▸ **TASKS TO PERFORM**
(A) For each statement below, answer yes or no to say whether it agrees with the CPI article, and quote the deciding words from the article. (i) Statistics Canada tracks retail prices every month. (ii) The CPI and inflation are the same metric. (iii) Recreation is among the goods and services measured.
(B) Answer these questions using facts stated in the CPI article.
(i) What three examples does the article give of ways the CPI affects Canadians?
(ii) Whose definition of the CPI does the article quote?
(iii) About how many goods and services does Statistics Canada track?
(C) Reproduce the CPI article from "Most people use" up to and including "clothing, and recreation.".

▸ **PASSAGE**
● ● ● ● ● ● ●

Consumer Price Index (CPI): How Does It Affect Me?
The Consumer Price Index (CPI) is an important measure to the Canadian economy. Whether it’s a price increase at your local grocery store, a rise in salary or a pension cost of living adjustment, the CPI affects millions of Canadians every day.
Most people use the terms CPI and inflation interchangeably – although both measure price changes over time, they are both different metrics. Let’s define the CPI, look at the difference between the CPI and inflation, and how it affects average Canadians.
Definition of the CPI
The Bank of Canada defines the CPI as “a measure that tracks movements over time in the level of consumer prices.” Simply put, the CPI measures the cost of living for the average Canadian. Statistics Canada tracks on a monthly-basis retail prices of around 600 goods and services an average Canadian family purchases. The goods and services measured include necessities like food, housing, transportation, furniture, clothing, and recreation.

● ● ● ● ● ● ●

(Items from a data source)
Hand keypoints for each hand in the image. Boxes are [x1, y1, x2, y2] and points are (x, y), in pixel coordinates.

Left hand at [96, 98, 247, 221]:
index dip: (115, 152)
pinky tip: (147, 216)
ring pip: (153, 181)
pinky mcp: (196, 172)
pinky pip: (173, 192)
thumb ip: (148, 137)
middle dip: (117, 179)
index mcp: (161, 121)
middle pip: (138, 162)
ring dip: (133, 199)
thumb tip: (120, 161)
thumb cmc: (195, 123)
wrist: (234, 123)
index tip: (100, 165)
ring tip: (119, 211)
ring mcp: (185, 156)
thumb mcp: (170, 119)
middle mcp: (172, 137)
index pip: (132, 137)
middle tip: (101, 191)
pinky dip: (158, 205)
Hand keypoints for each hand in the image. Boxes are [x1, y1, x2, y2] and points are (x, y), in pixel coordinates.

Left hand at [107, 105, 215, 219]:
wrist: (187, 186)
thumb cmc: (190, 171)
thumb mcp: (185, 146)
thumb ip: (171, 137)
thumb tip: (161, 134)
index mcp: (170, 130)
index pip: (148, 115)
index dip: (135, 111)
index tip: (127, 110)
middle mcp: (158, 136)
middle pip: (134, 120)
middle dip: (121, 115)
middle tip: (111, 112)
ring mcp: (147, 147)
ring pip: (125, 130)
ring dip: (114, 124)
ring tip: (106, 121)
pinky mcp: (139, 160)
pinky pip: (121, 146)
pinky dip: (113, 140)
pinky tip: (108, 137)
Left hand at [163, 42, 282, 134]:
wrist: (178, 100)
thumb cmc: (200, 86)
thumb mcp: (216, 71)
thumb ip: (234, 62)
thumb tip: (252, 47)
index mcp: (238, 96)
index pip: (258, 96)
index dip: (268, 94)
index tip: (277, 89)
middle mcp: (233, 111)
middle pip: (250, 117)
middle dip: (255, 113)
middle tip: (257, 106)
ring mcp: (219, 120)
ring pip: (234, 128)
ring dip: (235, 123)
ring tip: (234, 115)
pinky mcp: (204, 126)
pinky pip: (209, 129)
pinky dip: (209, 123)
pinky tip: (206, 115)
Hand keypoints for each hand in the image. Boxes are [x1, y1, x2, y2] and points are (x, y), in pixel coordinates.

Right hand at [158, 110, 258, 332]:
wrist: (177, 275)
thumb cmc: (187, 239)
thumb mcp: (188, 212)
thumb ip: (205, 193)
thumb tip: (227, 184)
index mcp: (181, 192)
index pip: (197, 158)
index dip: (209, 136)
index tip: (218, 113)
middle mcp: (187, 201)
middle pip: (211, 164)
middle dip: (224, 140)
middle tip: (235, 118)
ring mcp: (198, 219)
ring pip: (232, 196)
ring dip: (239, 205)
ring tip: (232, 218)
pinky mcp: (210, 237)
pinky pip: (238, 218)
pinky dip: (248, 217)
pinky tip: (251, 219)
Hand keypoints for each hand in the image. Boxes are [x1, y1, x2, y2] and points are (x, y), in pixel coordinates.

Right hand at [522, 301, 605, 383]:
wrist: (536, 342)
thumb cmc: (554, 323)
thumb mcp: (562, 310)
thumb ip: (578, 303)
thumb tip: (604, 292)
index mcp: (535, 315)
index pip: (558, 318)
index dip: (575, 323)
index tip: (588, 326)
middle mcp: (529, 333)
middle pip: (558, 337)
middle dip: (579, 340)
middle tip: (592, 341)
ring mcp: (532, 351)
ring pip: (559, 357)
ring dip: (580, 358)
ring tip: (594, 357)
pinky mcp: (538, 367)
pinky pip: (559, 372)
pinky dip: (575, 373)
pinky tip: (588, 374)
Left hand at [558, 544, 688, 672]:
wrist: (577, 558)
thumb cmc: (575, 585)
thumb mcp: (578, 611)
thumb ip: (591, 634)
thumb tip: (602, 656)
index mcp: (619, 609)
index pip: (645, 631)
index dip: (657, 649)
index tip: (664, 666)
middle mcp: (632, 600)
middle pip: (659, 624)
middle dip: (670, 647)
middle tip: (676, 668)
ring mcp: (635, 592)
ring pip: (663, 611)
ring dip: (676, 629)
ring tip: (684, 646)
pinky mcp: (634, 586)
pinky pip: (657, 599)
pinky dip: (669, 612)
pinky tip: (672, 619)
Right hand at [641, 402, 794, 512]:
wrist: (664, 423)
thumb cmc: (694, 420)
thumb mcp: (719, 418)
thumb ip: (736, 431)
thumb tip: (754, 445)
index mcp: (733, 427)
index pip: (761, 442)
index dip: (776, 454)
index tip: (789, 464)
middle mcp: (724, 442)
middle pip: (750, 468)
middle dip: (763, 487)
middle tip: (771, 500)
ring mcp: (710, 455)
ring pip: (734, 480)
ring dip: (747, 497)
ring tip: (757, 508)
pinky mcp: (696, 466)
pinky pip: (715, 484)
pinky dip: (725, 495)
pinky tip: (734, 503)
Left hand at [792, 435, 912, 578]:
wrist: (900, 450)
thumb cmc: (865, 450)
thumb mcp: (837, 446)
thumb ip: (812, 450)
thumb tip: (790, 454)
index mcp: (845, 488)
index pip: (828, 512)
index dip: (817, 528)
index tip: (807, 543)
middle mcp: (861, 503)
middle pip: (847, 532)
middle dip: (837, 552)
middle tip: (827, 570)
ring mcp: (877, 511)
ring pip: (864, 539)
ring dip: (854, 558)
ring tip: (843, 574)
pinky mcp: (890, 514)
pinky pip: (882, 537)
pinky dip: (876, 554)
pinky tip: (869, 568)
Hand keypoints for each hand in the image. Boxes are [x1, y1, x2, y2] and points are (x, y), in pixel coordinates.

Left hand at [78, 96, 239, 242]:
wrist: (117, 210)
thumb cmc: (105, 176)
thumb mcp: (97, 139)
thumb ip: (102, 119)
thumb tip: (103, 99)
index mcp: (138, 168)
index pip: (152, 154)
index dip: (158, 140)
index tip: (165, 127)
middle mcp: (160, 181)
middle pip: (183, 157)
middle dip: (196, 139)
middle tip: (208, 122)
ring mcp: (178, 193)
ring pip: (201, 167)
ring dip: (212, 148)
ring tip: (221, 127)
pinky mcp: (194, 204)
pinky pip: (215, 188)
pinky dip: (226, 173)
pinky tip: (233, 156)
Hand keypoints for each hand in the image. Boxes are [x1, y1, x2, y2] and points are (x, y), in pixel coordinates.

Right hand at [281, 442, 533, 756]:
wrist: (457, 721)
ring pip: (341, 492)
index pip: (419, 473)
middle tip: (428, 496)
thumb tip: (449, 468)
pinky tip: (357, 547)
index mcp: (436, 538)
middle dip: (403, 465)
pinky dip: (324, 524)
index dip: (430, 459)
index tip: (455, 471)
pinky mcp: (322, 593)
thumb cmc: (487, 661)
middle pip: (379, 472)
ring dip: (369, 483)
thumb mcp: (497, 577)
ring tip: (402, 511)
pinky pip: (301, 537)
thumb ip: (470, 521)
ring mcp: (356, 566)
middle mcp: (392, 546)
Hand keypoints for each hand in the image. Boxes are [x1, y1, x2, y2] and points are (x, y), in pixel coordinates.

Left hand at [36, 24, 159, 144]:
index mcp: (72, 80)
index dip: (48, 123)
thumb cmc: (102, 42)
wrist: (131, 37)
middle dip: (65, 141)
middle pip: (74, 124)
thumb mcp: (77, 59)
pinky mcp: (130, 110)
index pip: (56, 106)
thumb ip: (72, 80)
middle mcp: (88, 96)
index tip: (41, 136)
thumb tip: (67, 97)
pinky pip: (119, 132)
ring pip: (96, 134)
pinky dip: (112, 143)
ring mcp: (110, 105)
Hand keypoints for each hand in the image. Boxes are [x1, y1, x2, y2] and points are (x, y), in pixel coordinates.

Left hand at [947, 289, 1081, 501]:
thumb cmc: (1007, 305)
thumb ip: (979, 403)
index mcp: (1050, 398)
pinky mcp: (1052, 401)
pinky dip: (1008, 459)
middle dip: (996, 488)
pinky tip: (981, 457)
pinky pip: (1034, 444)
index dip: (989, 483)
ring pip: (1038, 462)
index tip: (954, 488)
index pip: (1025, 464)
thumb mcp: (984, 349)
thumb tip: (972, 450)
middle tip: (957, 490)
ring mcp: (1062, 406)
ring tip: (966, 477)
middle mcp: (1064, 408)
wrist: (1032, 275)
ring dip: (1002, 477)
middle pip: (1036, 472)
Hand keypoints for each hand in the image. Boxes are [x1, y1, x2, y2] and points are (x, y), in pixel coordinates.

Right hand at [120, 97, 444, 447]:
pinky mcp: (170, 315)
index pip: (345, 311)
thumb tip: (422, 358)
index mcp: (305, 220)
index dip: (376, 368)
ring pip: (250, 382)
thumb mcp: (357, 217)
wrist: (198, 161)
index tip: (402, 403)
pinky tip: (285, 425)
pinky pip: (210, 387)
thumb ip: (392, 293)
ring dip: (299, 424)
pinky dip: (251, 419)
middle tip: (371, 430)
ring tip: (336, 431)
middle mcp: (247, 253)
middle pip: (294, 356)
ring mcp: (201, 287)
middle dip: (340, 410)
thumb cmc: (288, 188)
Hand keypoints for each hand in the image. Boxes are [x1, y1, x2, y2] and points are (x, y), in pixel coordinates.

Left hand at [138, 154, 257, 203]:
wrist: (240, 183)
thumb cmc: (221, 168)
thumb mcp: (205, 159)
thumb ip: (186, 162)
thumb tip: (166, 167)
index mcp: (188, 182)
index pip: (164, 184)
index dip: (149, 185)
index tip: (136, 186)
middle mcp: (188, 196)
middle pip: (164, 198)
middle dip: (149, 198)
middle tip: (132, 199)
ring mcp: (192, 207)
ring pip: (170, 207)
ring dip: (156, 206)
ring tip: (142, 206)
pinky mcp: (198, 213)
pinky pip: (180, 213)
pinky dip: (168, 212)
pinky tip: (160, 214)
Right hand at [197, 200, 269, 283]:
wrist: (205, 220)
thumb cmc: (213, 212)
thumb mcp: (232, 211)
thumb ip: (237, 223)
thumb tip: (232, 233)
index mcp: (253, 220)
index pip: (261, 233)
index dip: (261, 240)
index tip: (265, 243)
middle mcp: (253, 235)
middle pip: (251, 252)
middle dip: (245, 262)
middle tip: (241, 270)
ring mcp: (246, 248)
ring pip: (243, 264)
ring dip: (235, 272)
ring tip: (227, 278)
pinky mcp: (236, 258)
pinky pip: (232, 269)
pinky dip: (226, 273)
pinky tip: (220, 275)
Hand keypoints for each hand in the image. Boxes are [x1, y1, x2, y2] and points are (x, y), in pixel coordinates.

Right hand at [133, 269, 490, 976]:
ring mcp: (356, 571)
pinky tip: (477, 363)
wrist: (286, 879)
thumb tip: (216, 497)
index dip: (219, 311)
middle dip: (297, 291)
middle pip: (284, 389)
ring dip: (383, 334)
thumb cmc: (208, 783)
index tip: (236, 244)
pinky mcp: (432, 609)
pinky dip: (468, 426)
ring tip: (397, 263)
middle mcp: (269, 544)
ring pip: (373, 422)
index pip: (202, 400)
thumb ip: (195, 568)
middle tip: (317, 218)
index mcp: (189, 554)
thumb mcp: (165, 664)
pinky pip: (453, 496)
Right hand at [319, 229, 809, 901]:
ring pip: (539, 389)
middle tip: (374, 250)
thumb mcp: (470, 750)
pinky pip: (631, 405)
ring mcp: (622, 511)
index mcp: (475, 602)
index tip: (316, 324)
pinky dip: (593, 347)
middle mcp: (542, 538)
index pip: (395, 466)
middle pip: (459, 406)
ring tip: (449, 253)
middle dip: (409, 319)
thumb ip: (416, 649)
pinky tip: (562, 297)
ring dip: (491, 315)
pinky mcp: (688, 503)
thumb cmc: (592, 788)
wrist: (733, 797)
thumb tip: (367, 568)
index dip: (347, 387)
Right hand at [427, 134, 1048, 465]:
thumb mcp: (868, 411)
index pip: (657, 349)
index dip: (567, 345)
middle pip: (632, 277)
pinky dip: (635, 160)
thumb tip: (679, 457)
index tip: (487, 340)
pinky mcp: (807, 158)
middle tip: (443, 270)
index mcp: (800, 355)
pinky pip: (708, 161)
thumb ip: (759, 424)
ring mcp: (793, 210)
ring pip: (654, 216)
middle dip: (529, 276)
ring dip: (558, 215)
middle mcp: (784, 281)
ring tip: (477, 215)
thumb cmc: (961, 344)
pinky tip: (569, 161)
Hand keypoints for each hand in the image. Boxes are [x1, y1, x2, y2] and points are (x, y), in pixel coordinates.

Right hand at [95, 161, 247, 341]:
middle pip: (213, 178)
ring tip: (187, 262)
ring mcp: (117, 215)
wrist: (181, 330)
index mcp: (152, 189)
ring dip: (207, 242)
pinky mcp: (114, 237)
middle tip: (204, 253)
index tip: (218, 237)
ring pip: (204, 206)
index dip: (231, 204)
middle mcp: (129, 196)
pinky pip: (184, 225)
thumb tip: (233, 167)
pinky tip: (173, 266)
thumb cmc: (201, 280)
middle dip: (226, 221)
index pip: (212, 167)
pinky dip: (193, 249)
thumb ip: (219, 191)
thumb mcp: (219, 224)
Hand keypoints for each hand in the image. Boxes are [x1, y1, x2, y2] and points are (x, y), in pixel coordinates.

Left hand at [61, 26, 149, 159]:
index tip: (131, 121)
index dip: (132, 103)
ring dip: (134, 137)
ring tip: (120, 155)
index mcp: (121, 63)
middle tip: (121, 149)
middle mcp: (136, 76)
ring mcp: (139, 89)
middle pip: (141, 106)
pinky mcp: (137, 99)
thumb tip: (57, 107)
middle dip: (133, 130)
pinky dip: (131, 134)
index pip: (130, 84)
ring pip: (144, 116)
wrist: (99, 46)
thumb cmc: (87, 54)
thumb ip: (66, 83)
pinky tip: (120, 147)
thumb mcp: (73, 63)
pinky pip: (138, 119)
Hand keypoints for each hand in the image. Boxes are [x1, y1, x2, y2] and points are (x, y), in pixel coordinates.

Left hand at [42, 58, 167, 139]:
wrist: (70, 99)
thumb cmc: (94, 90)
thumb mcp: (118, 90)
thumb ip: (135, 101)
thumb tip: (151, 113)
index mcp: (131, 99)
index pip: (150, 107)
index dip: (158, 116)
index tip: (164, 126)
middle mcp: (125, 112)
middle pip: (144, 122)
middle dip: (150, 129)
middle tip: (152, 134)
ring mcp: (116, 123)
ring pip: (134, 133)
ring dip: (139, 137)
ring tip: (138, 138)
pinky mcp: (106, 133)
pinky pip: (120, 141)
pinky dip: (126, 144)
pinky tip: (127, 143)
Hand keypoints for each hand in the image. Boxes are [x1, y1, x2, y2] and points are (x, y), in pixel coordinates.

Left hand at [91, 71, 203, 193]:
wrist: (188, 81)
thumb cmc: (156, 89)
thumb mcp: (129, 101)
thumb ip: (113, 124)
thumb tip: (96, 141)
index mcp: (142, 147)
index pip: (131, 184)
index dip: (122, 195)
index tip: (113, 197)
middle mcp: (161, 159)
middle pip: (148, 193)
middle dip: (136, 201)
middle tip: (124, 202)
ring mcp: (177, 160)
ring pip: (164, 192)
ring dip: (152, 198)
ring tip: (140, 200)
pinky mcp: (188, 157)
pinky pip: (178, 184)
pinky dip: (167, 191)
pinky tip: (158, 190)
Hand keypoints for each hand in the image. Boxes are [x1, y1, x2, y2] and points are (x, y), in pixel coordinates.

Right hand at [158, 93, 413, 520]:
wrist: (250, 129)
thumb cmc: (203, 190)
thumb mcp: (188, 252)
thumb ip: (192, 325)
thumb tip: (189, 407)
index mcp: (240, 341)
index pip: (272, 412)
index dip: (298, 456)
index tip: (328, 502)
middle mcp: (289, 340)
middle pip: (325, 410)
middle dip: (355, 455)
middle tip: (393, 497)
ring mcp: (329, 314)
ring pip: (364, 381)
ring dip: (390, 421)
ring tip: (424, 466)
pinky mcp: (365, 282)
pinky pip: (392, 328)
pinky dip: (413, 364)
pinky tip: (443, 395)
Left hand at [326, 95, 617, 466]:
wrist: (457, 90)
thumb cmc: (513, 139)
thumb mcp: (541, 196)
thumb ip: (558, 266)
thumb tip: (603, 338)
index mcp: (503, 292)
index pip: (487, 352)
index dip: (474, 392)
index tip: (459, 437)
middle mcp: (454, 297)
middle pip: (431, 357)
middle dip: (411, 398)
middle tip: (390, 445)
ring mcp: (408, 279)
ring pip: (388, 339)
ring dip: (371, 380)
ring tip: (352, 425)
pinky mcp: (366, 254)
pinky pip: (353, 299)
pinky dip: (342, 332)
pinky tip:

● ● ● ● ● ● ●

▸ **RESPONSES FOR EACH TASK**
(A)
(i) Yes: "Statistics Canada tracks on a monthly-basis retail prices of around 600 goods and services an average Canadian family purchases."
(ii) No: "although both measure price changes over time, they are both different metrics."
(iii) Yes: "The goods and services measured include necessities like food, housing, transportation, furniture, clothing, and recreation."

(B)
(i) A price increase at your local grocery store, a rise in salary, and a pension cost of living adjustment.
(ii) The Bank of Canada's.
(iii) Around 600.

(C)
Most people use the terms CPI and inflation interchangeably – although both measure price changes over time, they are both different metrics. Let’s define the CPI, look at the difference between the CPI and inflation, and how it affects average Canadians.
Definition of the CPI
The Bank of Canada defines the CPI as “a measure that tracks movements over time in the level of consumer prices.” Simply put, the CPI measures the cost of living for the average Canadian. Statistics Canada tracks on a monthly-basis retail prices of around 600 goods and services an average Canadian family purchases. The goods and services measured include necessities like food, housing, transportation, furniture, clothing, and recreation.